**Your task:**
Retype each of the rows below exactly as they appear, leaving out the pictures.

**Excerpted records:**
===

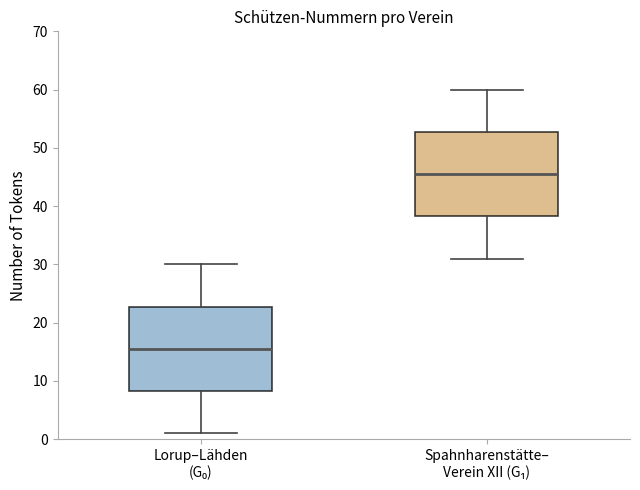

Reading left to right, read every box against the y-axis: the position of its median line, the range the box covers, and the ends of its whiskers. The values are not printed on the chart, so give them approximately, as read against the axis.

Lorup–Lähden (G₀): median 16, box 8 to 23, whiskers 1 to 30
Spahnharenstätte– Verein XII (G₁): median 46, box 38 to 53, whiskers 31 to 60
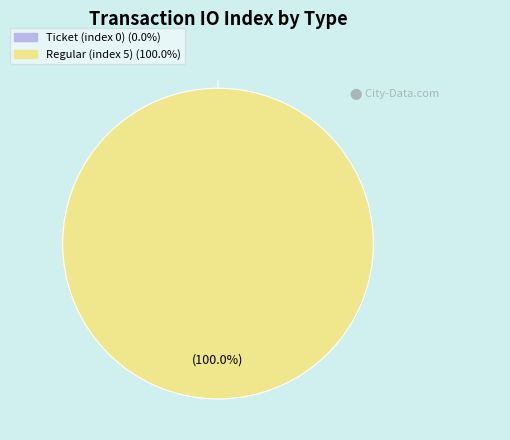

True or false: Ticket (index 0) accounts for 0% of the total.

True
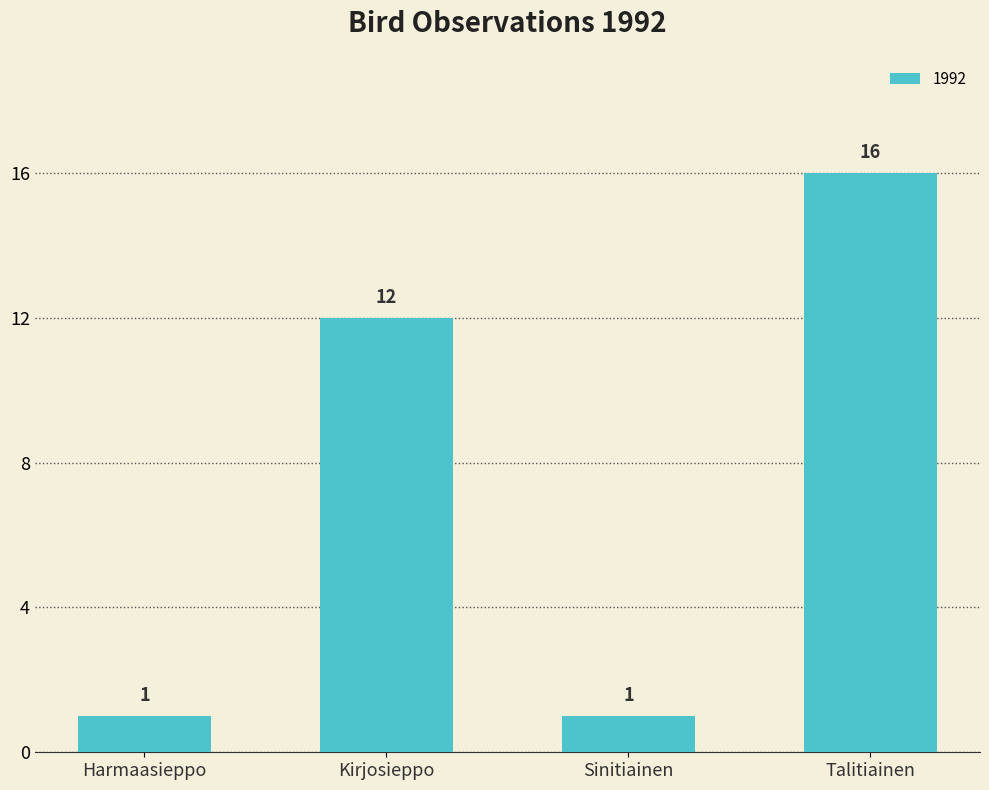

What is the difference between the values at Harmaasieppo and Talitiainen?

15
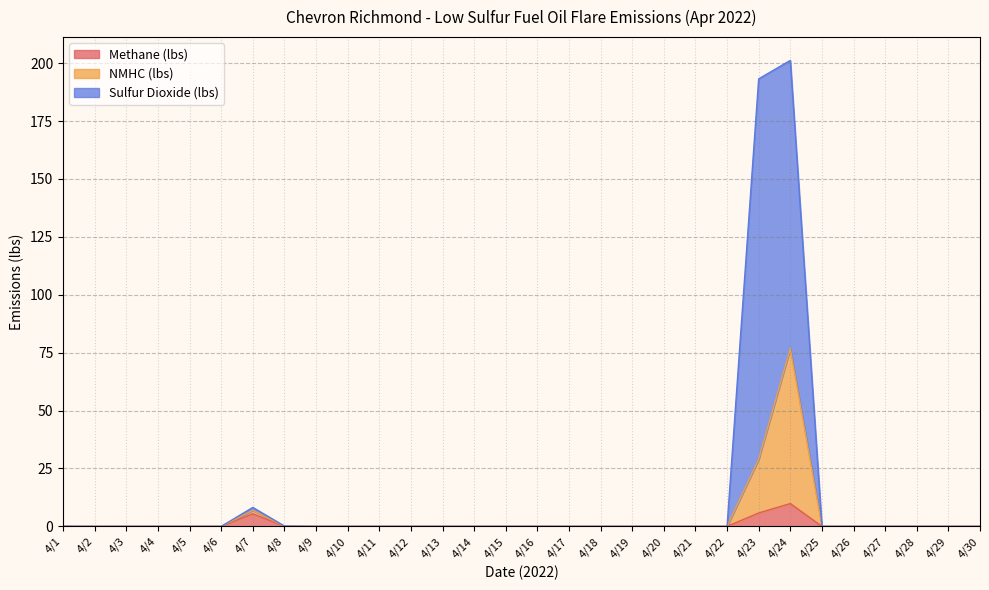

Reading left to right, transcribe all the data shown in this chart.

Methane (lbs): 0.0	0.0	0.0	0.0	0.0	0.0	5.4	0.0	0.0	0.0	0.0	0.0	0.0	0.0	0.0	0.0	0.0	0.0	0.0	0.0	0.0	0.0	5.8	9.9	0.0	0.0	0.0	0.0	0.0	0.0
NMHC (lbs): 0.0	0.0	0.0	0.0	0.0	0.0	6.9	0.1	0.0	0.0	0.0	0.0	0.0	0.0	0.0	0.0	0.0	0.0	0.0	0.0	0.0	0.0	29.0	76.8	0.0	0.0	0.0	0.0	0.0	0.0
Sulfur Dioxide (lbs): 0.1	0.0	0.0	0.0	0.0	0.0	8.2	0.1	0.0	0.0	0.0	0.0	0.0	0.0	0.0	0.0	0.0	0.0	0.0	0.0	0.0	0.0	193.2	201.2	0.0	0.0	0.0	0.0	0.0	0.0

===

**Reply to the task:**
Reading left to right, read every box against the y-axis: the position of its median line, the range the box covers, and the ends of its whiskers. The values are not printed on the chart, so give them approximately, as read against the axis.

Lorup–Lähden (G₀): median 16, box 8 to 23, whiskers 1 to 30
Spahnharenstätte– Verein XII (G₁): median 46, box 38 to 53, whiskers 31 to 60

True or false: Ticket (index 0) accounts for 0% of the total.

True

What is the difference between the values at Harmaasieppo and Talitiainen?

15

Reading left to right, transcribe all the data shown in this chart.

Methane (lbs): 0.0	0.0	0.0	0.0	0.0	0.0	5.4	0.0	0.0	0.0	0.0	0.0	0.0	0.0	0.0	0.0	0.0	0.0	0.0	0.0	0.0	0.0	5.8	9.9	0.0	0.0	0.0	0.0	0.0	0.0
NMHC (lbs): 0.0	0.0	0.0	0.0	0.0	0.0	6.9	0.1	0.0	0.0	0.0	0.0	0.0	0.0	0.0	0.0	0.0	0.0	0.0	0.0	0.0	0.0	29.0	76.8	0.0	0.0	0.0	0.0	0.0	0.0
Sulfur Dioxide (lbs): 0.1	0.0	0.0	0.0	0.0	0.0	8.2	0.1	0.0	0.0	0.0	0.0	0.0	0.0	0.0	0.0	0.0	0.0	0.0	0.0	0.0	0.0	193.2	201.2	0.0	0.0	0.0	0.0	0.0	0.0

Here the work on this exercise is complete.